• Given records:
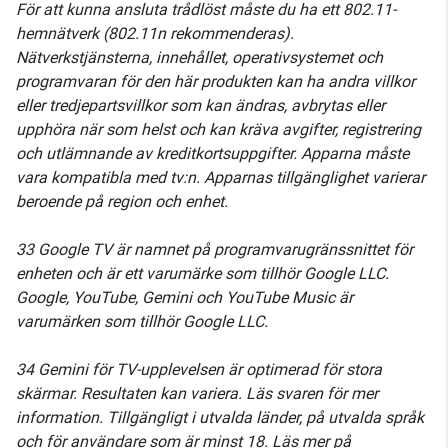
För att kunna ansluta trådlöst måste du ha ett 802.11-
hemnätverk (802.11n rekommenderas).
Nätverkstjänsterna, innehållet, operativsystemet och
programvaran för den här produkten kan ha andra villkor
eller tredjepartsvillkor som kan ändras, avbrytas eller
upphöra när som helst och kan kräva avgifter, registrering
och utlämnande av kreditkortsuppgifter. Apparna måste
vara kompatibla med tv:n. Apparnas tillgänglighet varierar
beroende på region och enhet.
33 Google TV är namnet på programvarugränssnittet för
enheten och är ett varumärke som tillhör Google LLC.
Google, YouTube, Gemini och YouTube Music är
varumärken som tillhör Google LLC.
34 Gemini för TV-upplevelsen är optimerad för stora
skärmar. Resultaten kan variera. Läs svaren för mer
information. Tillgängligt i utvalda länder, på utvalda språk
och för användare som är minst 18. Läs mer på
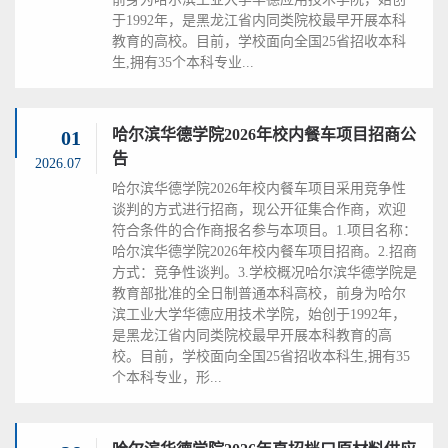
于1992年，是黑龙江省内同类院校最早开展本科
教育的高校。目前，学校面向全国25省招收本科
生,拥有35个本科专业...
哈尔滨华德学院2026年校内餐车项目招商公
01
告
2026.07
哈尔滨华德学院2026年校内餐车项目采用竞争性
谈判的方式进行招商，现公开征集合作商，欢迎
符合条件的合作商报名参与本项目。1.项目名称：
哈尔滨华德学院2026年校内餐车项目招商。2.招商
方式：竞争性谈判。3.学校概况哈尔滨华德学院是
教育部批准的全日制普通本科高校，前身为哈尔
滨工业大学华德应用技术学院，始创于1992年，
是黑龙江省内同类院校最早开展本科教育的高
校。目前，学校面向全国25省招收本科生,拥有35
个本科专业，形...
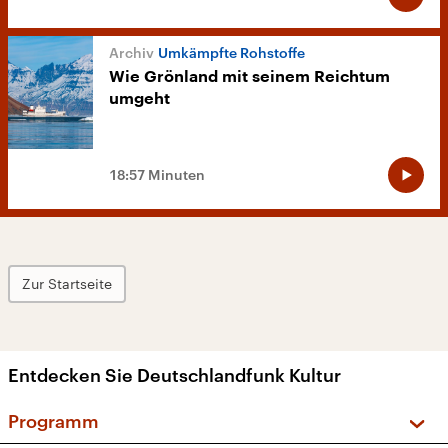
Umkämpfte Rohstoffe
Wie Grönland mit seinem Reichtum
umgeht
18:57 Minuten
Zur Startseite
Entdecken Sie Deutschlandfunk Kultur
Programm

• What the task requires: List every line above that contains the word "tillhör". Uppercase and lowercase letters count as different.

• Response to the task:
enheten och är ett varumärke som tillhör Google LLC.
varumärken som tillhör Google LLC.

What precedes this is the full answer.